In anticipation of potential vulnerabilities, PQCryptoLib-Embedded includes built-in defenses against attacks that exploit malformed inputs, offering a line of defense against adversarial manipulation. Additionally, the libraries are subjected to rigorous fuzz testing, a process that significantly reduces the probability of implementation bugs, further enhancing system resilience. PQCryptoLib-Embedded is also designed to be resistant to timing-based cryptanalysis, ensuring uniform execution times that avoid timing vulnerabilities. Moreover, the ML-KEM implementation within PQCryptoLib-Embedded undergoes formal verification on selected platforms, providing mathematically proven assurances of security.
Optimised for bare-metal environments, PQCryptoLib-Embedded supports deployment on hardware directly in baremetal, which maximises processing efficiency and reduces latency. This design is enhanced by the library’s ability to integrate with hardware hash engines, facilitating the offloading of hash calculations to dedicated hardware and boosting performance for hash-based signature schemes like LMS, XMSS, and SLH-DSA.
By including both quantum-resistant and classical cryptographic support, PQCryptoLib-Embedded offers an adaptable pathway toward secure, quantum-resistant infrastructure.
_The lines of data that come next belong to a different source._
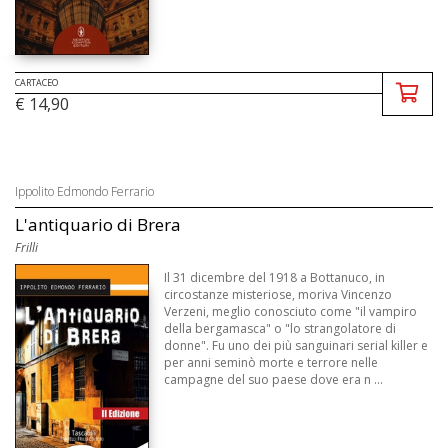
CARTACEO
€ 14,90
Ippolito Edmondo Ferrario
L'antiquario di Brera
Frilli
Il 31 dicembre del 1918 a Bottanuco, in
circostanze misteriose, moriva Vincenzo
Verzeni, meglio conosciuto come "il vampiro
della bergamasca" o "lo strangolatore di
donne". Fu uno dei più sanguinari serial killer e
per anni seminò morte e terrore nelle
campagne del suo paese dove era n ...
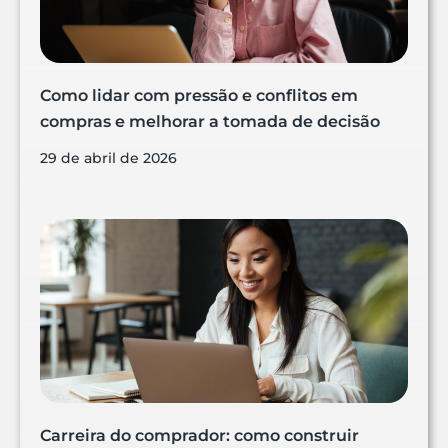
Como lidar com pressão e conflitos em
compras e melhorar a tomada de decisão
29 de abril de 2026
Carreira do comprador: como construir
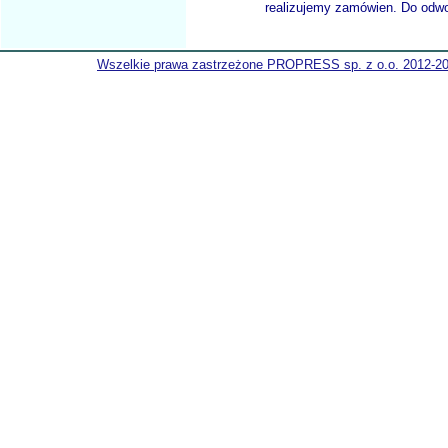
realizujemy zamówien. Do odwol
Wszelkie prawa zastrzeżone PROPRESS sp. z o.o. 2012-2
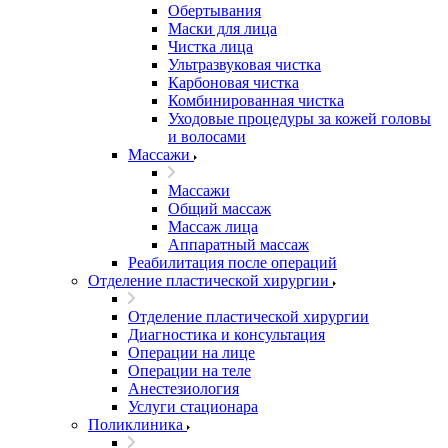
Обертывания
Маски для лица
Чистка лица
Ультразвуковая чистка
Карбоновая чистка
Комбинированная чистка
Уходовые процедуры за кожей головы
и волосами
Массажи
Массажи
Общий массаж
Массаж лица
Аппаратный массаж
Реабилитация после операций
Отделение пластической хирургии
Отделение пластической хирургии
Диагностика и консультация
Операции на лице
Операции на теле
Анестезиология
Услуги стационара
Поликлиника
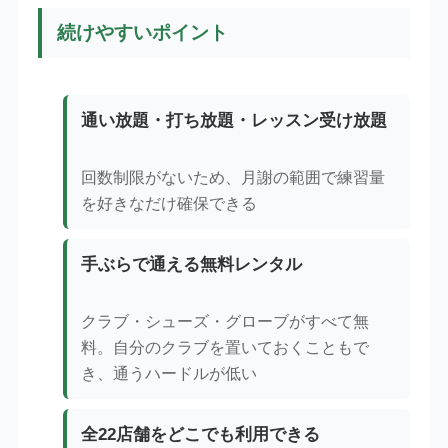
続けやすいポイント
通い放題・打ち放題・レッスン受け放題
回数制限がないため、月謝の範囲で練習量
を好きなだけ確保できる
手ぶらで通える無料レンタル
クラブ・シューズ・グローブがすべて無
料。自分のクラブを置いておくこともで
き、通うハードルが低い
全22店舗をどこでも利用できる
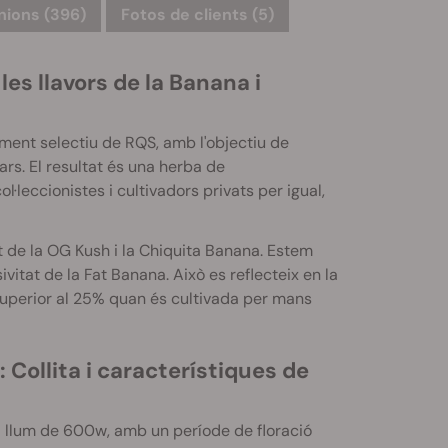
nions (396)
Fotos de clients (5)
s llavors de la Banana i
tament selectiu de
RQS
, amb l'objectiu de
ars.
El resultat és una herba de
·leccionistes i cultivadors privats per igual,
 de la OG Kush i la Chiquita Banana. Estem
vitat de la Fat Banana. Això es reflecteix en la
superior al 25% quan és cultivada per mans
Collita i característiques de
 llum de 600w, amb un període de floració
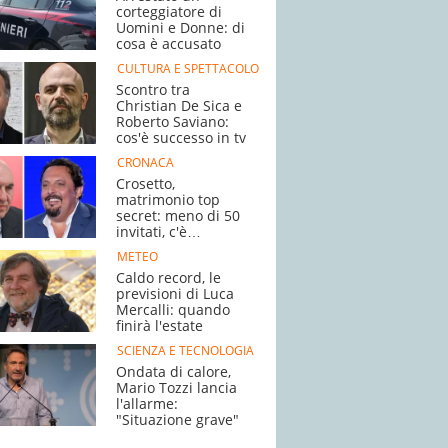
corteggiatore di
Uomini e Donne: di
cosa è accusato
CULTURA E SPETTACOLO
Scontro tra
Christian De Sica e
Roberto Saviano:
cos'è successo in tv
CRONACA
Crosetto,
matrimonio top
secret: meno di 50
invitati, c'è
Brignano
METEO
Caldo record, le
previsioni di Luca
Mercalli: quando
finirà l'estate
SCIENZA E TECNOLOGIA
Ondata di calore,
Mario Tozzi lancia
l'allarme:
"Situazione grave"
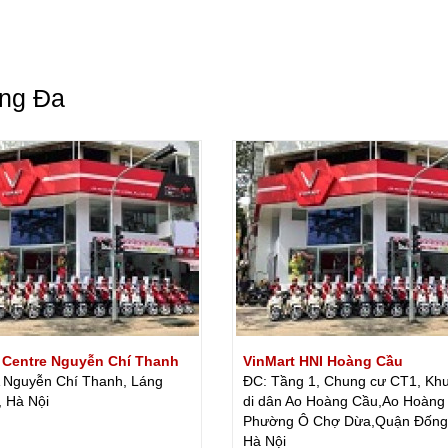
ống Đa
 Centre Nguyễn Chí Thanh
VinMart HNI Hoàng Cầu
 Nguyễn Chí Thanh, Láng
ĐC: Tầng 1, Chung cư CT1, Kh
 Hà Nội
di dân Ao Hoàng Cầu,Ao Hoàng
Phường Ô Chợ Dừa,Quận Đống
Hà Nội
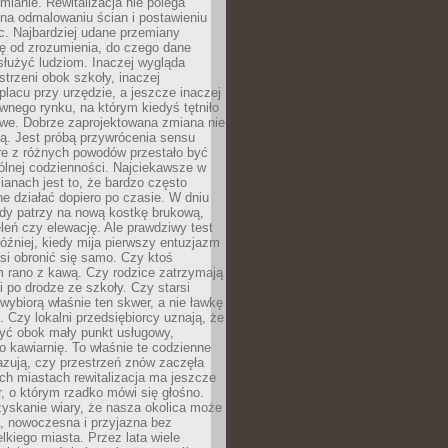
ianie. Rewitalizacja nie polega
 na odmalowaniu ścian i postawieniu
c. Najbardziej udane przemiany
ę od zrozumienia, do czego dane
łużyć ludziom. Inaczej wygląda
trzeni obok szkoły, inaczej
lacu przy urzędzie, a jeszcze inaczej
wnego rynku, na którym kiedyś tętniło
owe. Dobrze zaprojektowana zmiana nie
ją. Jest próbą przywrócenia sensu
re z różnych powodów przestało być
ólnej codzienności. Najciekawsze w
ianach jest to, że bardzo często
e działać dopiero po czasie. W dniu
żdy patrzy na nową kostkę brukową,
eleń czy elewację. Ale prawdziwy test
óźniej, kiedy mija pierwszy entuzjazm
si obronić się samo. Czy ktoś
m rano z kawą. Czy rodzice zatrzymają
i po drodze ze szkoły. Czy starsi
ybiorą właśnie ten skwer, a nie ławkę
 Czy lokalni przedsiębiorcy uznają, że
zyć obok mały punkt usługowy,
bo kawiarnię. To właśnie te codzienne
azują, czy przestrzeń znów zaczęła
ch miastach rewitalizacja ma jeszcze
, o którym rzadko mówi się głośno.
yskanie wiary, że nasza okolica może
, nowoczesna i przyjazna bez
lkiego miasta. Przez lata wiele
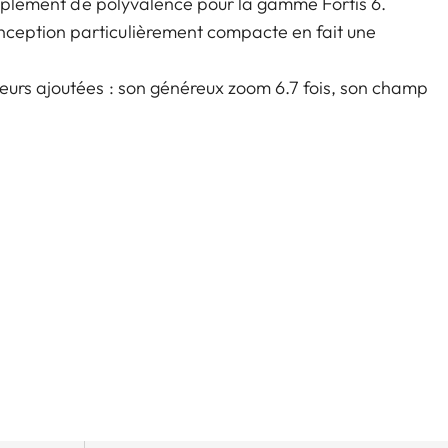
complément de polyvalence pour la gamme Fortis 6.
ception particulièrement compacte en fait une
eurs ajoutées : son généreux zoom 6.7 fois, son champ
séduisent les amateurs de tous les modes de chasse.
nsation de parallaxe, assurent une prise de visée
ective ou en montagne – la Fortis 6 1.8-12 x 42 i joue
 sa conception et de sa mécanique robustes.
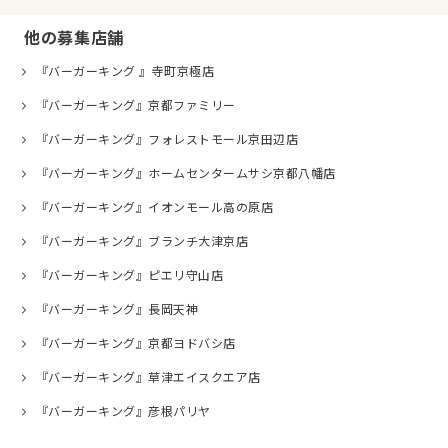
他の募集店舗
『バーガーキング 』寺町京極店
『バーガーキング』京都ファミリー
『バーガーキング』フォレストモール京田辺店
『バーガーキング』ホームセンタームサシ京都八幡店
『バーガーキング』イオンモール高の原店
『バーガーキング』ブランチ大津京店
『バーガーキング』ピエリ守山店
『バーガーキング』長岡天神
『バーガーキング』京都ヨドバシ店
『バーガーキング』草津エイスクエア店
『バーガーキング』彦根パリヤ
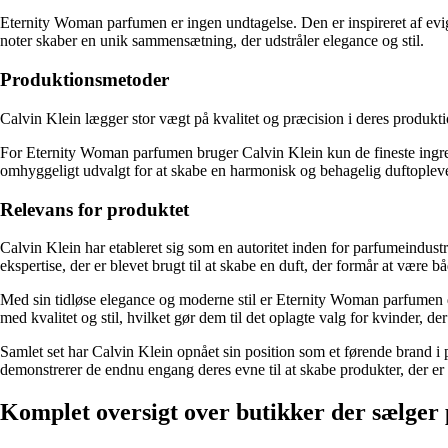
Eternity Woman parfumen er ingen undtagelse. Den er inspireret af evi
noter skaber en unik sammensætning, der udstråler elegance og stil.
Produktionsmetoder
Calvin Klein lægger stor vægt på kvalitet og præcision i deres produkt
For Eternity Woman parfumen bruger Calvin Klein kun de fineste ingredie
omhyggeligt udvalgt for at skabe en harmonisk og behagelig duftopleve
Relevans for produktet
Calvin Klein har etableret sig som en autoritet inden for parfumeindust
ekspertise, der er blevet brugt til at skabe en duft, der formår at være
Med sin tidløse elegance og moderne stil er Eternity Woman parfumen de
med kvalitet og stil, hvilket gør dem til det oplagte valg for kvinder, d
Samlet set har Calvin Klein opnået sin position som et førende brand i
demonstrerer de endnu engang deres evne til at skabe produkter, der er 
Komplet oversigt over butikker der sælger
For industries that must balance security compliance with performance and memory constraints, PQCryptoLib-Embedded provides a foundation for long-term resilience, addressing the pressing needs raised by new regulations and standards.
Build securely
Quantum computing presents a fundamental risk to our traditional cryptographic methods, In every single industry, the cryptography that keeps data, devices, connections, and components secure, needs to be modernized in order to align with the new global standards. This modernization needs to begin today.
As businesses embargo on their journey to quantum security, they must remember to think openly and build securely. Through products like PQCryptoLib-Embedded, organisations can adopt quantum-resistant, FIPS-ready cryptographic solutions to update the legacy cryptography components of the world’s technology supply chain, and staying one step ahead of the attackers.